— OBJETIVO DO EXERCÍCIO —
Cite sem alterações o segmento do texto sobre governança pública que se inicia nas palavras "Considerando que a" e termina em "autárquica e fundacional.".

— TRECHO DO DOCUMENTO —
Já no setor público, a Organização para a Cooperação e Desenvolvimento Econômico - OCDE - e o Comitê do Setor Público - PSC - da Federação Internacional de Contadores - Ifac -, no final dos anos 1980, adaptaram as práticas de governança, propiciando sua discussão na esfera pública o que resultou nos princípios básicos que a norteiam: “a responsabilidade de prestar contas, a transparência, a participação, o relacionamento e a eficiência” (Bogoni et al, 2010, p. 124).
Entretanto, a transferência automática dessas práticas não foi tão simples, já que os valores institucionais e a dinâmica entre as relações com os acionistas e as partes interessadas são bem diferentes. Nesse sentido, e ainda com a necessidade de novos arranjos econômicos e políticos que tornassem o Estado mais eficiente, foi que a governança pública começou a ser desenhada para garantir que os resultados pretendidos pelas partes interessadas fossem definidos e alcançados (TCU, 2014).
Considerando que a governança pública é um sistema que envolve não só ferramentas, mas também práticas e processos que possibilitam a participação das pessoas nos trabalhos do governo, o que traz uma visão do cidadão como participante da gestão, tem-se alguns fatores que se destacam, como: gestão, responsabilidade, accountability, transparência e legalidade e ainda está associada a outros relacionados com a tomada de decisões gerenciais, desempenho e controle (Viana, 2010).
Em novembro de 2017, por meio do decreto n. 9.203, o governo brasileiro deu um importante passo rumo à melhoria das instituições públicas federais ao instituir a política de governança da administração pública federal direta, autárquica e fundacional.
No referido decreto trata-se da governança pública como um “conjunto de mecanismos de liderança, estratégia e controle postos em prática para avaliar, direcionar e monitorar a gestão, com vistas à condução de políticas públicas e à prestação de serviços de interesse da sociedade” (Presidência da República, 2017).
Para isso, o Tribunal de Contas da União - TCU - instituiu os indicadores de governança pública que foram estabelecidos para avaliar o grau de governança e gestão, bem como mensurar o estágio de implantação de boas práticas de governança baseadas em liderança, estratégia, accountability, gestão de pessoas e contratações. No âmbito do regramento institucional, esses indicadores são fundamentais para que os órgãos de controle auxiliem às organizações públicas no aprimoramento da gestão e, por conseguinte, melhorem a prestação de serviços públicos.
Entretanto, parece não haver uma sinergia entre a governança e alguns setores públicos visto que, mesmo sendo considerada como área estratégica para o desenvolvimento socioeconômico em um país, além de um serviço básico e essencial, a educação pública brasileira, no ranking da educação mundial - Pisa 2018 divulgado no quarto trimestre de 2019, apresentou resultados não muito animadores. O ranking analisou 79 países e o Brasil obteve a seguinte colocação: 59º lugar em leitura, 67º lugar em ciências e 73º em matemática (OCDE, 2019). Na outra ponta, o ensino superior, destinatário de parte desses alunos, também recebeu críticas, porém, não pela qualidade da formação, mas sim pela baixa proporção de alunos formados, ou seja, baixa taxa de sucesso na graduação.

Dados coletados:
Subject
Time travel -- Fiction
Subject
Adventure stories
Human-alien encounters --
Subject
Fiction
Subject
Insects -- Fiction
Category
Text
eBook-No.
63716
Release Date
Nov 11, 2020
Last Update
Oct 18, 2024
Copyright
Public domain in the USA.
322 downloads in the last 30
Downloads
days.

— RESPOSTA AO EXERCÍCIO —
Considerando que a governança pública é um sistema que envolve não só ferramentas, mas também práticas e processos que possibilitam a participação das pessoas nos trabalhos do governo, o que traz uma visão do cidadão como participante da gestão, tem-se alguns fatores que se destacam, como: gestão, responsabilidade, accountability, transparência e legalidade e ainda está associada a outros relacionados com a tomada de decisões gerenciais, desempenho e controle (Viana, 2010).
Em novembro de 2017, por meio do decreto n. 9.203, o governo brasileiro deu um importante passo rumo à melhoria das instituições públicas federais ao instituir a política de governança da administração pública federal direta, autárquica e fundacional.